*** Opening of EXCERPTED PASSAGE ***

Yet he's opted for Michelle Dewberry, fragile, pretty and named after a Body Shop fragrance. Pshaw.

Not only that, we've been made to feel fools. Because now it turns out that despite being blonde, Michelle is a grafter who's worked her way up. How were we supposed to know? She tricked us with her mimsy people skills.

It's cheating really, isn't it? It wouldn't have been so bad if she'd presented herself as a Grace Kelly icy blonde or a Hillary Clinton stern blonde. Or even a Paris Hilton party girl blonde, complete with business plan for designer merchandising. But Michelle chose to present herself as a pretty blonde. And by the rules of blonde, that made her dismissable. Maybe good at PR - look at how well she timed the disclosure of her tough life, the minx! - but insubstantial.

Now she's won, we must all take a juddering breath and reappraise her. The press has risen to the occasion splendidly. She's already moved from being a sweetie to being cool and calculating. By tomorrow she'll probably have the cold dead eyes of a killer.

So did Michelle strategise her whole fair and friendly persona? Perhaps her bedtime reading includes those surveys that show blondes are perceived as successful and confident yet pleasantly unthreatening.

*** Close of EXCERPTED PASSAGE ***
*** Opening of MATERIAL PROVIDED ***

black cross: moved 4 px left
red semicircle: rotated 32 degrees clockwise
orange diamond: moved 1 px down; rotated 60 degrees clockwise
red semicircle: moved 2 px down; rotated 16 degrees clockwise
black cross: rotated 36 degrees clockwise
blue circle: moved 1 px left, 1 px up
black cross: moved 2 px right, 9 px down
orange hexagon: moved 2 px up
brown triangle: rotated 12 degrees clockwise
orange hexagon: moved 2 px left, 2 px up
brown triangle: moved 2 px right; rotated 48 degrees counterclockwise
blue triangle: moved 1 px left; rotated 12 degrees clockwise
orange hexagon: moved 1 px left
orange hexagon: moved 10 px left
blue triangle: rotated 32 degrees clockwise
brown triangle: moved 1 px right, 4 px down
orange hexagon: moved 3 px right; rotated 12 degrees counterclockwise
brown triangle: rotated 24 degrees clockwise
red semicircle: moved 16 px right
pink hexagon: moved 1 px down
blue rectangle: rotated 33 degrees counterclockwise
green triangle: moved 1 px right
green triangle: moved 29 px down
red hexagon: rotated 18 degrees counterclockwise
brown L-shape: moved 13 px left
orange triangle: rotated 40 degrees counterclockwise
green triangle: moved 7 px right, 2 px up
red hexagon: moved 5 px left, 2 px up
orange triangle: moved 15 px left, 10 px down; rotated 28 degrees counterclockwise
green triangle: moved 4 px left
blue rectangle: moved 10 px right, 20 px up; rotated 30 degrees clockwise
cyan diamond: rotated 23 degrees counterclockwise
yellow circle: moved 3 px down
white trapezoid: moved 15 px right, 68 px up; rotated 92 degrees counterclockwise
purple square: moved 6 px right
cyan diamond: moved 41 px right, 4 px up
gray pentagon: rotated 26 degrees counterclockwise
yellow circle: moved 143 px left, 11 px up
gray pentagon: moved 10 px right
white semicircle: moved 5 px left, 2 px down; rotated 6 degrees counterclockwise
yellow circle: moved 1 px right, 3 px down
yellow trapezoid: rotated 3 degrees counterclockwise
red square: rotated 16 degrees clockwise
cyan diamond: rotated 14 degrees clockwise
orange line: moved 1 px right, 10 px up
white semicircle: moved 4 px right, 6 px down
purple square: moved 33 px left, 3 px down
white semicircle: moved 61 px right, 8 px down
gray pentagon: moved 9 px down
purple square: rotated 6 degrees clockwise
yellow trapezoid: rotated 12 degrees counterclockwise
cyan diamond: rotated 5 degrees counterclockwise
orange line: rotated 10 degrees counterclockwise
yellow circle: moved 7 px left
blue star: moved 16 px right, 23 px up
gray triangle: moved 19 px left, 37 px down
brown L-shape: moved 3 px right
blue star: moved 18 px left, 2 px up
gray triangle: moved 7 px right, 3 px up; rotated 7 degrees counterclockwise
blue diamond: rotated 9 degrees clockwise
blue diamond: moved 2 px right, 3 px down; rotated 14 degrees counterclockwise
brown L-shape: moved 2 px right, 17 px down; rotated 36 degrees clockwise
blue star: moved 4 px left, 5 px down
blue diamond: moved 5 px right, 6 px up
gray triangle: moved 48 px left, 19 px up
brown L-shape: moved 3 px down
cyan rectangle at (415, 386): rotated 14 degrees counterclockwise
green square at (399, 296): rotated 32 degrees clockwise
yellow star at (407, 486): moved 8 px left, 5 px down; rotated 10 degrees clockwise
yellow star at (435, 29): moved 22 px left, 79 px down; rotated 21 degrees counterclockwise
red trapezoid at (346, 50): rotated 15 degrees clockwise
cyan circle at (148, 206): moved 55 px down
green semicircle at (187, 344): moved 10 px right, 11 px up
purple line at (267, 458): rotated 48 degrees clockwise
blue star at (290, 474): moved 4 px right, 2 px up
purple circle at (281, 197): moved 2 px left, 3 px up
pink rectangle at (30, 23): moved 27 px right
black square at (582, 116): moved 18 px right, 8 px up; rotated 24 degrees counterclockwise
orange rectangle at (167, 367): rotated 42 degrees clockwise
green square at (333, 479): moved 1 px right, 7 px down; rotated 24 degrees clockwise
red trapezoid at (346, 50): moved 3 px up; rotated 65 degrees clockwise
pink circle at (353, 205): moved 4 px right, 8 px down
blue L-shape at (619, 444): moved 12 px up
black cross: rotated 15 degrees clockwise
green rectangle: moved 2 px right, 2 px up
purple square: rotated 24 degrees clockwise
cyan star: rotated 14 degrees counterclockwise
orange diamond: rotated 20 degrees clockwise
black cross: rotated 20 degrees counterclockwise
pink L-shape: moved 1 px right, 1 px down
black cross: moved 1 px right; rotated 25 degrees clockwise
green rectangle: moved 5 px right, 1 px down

*** Close of MATERIAL PROVIDED ***

▶ **WHAT THIS EXERCISE ASKS**
1 – Answer these questions about the column on Michelle Dewberry:
(a) What is Michelle Dewberry said to be named after?
(b) Which three kinds of blonde could she have presented herself as, according to the column?
(c) What has the press already moved her from being, and what has it moved her to?
2 – Resume the column on Michelle Dewberry after its final sentence.
You won't need the listing for any of this.

▶ **TASK-BY-TASK OUTPUTS**
1 –
(a) A Body Shop fragrance.
(b) A Grace Kelly icy blonde, a Hillary Clinton stern blonde, or a Paris Hilton party girl blonde.
(c) From being a sweetie to being cool and calculating.

2 –
She certainly steered clear of threat, while many of her rivals majored on it. The Badger embodies it, providing a delightful frisson for us viewers. So aggressive, just like a man. Just like Sir Alan himself! And there's a hitch Michelle might have spotted - Sir Alan's doing that job, thanks.

Imagine: you're a clever young woman, streetwise and very ambitious, and you want to win The Apprentice. Do you go head to head with the other contestants, all older than you, and try to out-shout them with Sir Alan looking on? Or do you have a look at what Sir Alan did last year, then blonde up, redraw your eyebrows and deploy your people skills?

It's all disguise and counter-disguise and enough to make a person throw their copy of Body-language-for-beginners into the bin. Take the Moment of Choice, for instance. For one second, I just knew Sir Alan was going for Michelle because his whole face lit up as he turned to her. But now we know that two versions of that scene were filmed - he chose Michelle in one and Ruth in the other, and neither contestant knew which was the real one. In the unscreened version, does his face light up for Ruth?

At times, this series has seemed like a experiment to see how far viewers can be manipulated. Syed's an arrogant twirp! No, on the post-firing show he's funny and self-deprecating! Sharon never stops moaning; no, none of her friends recognise that description one bit.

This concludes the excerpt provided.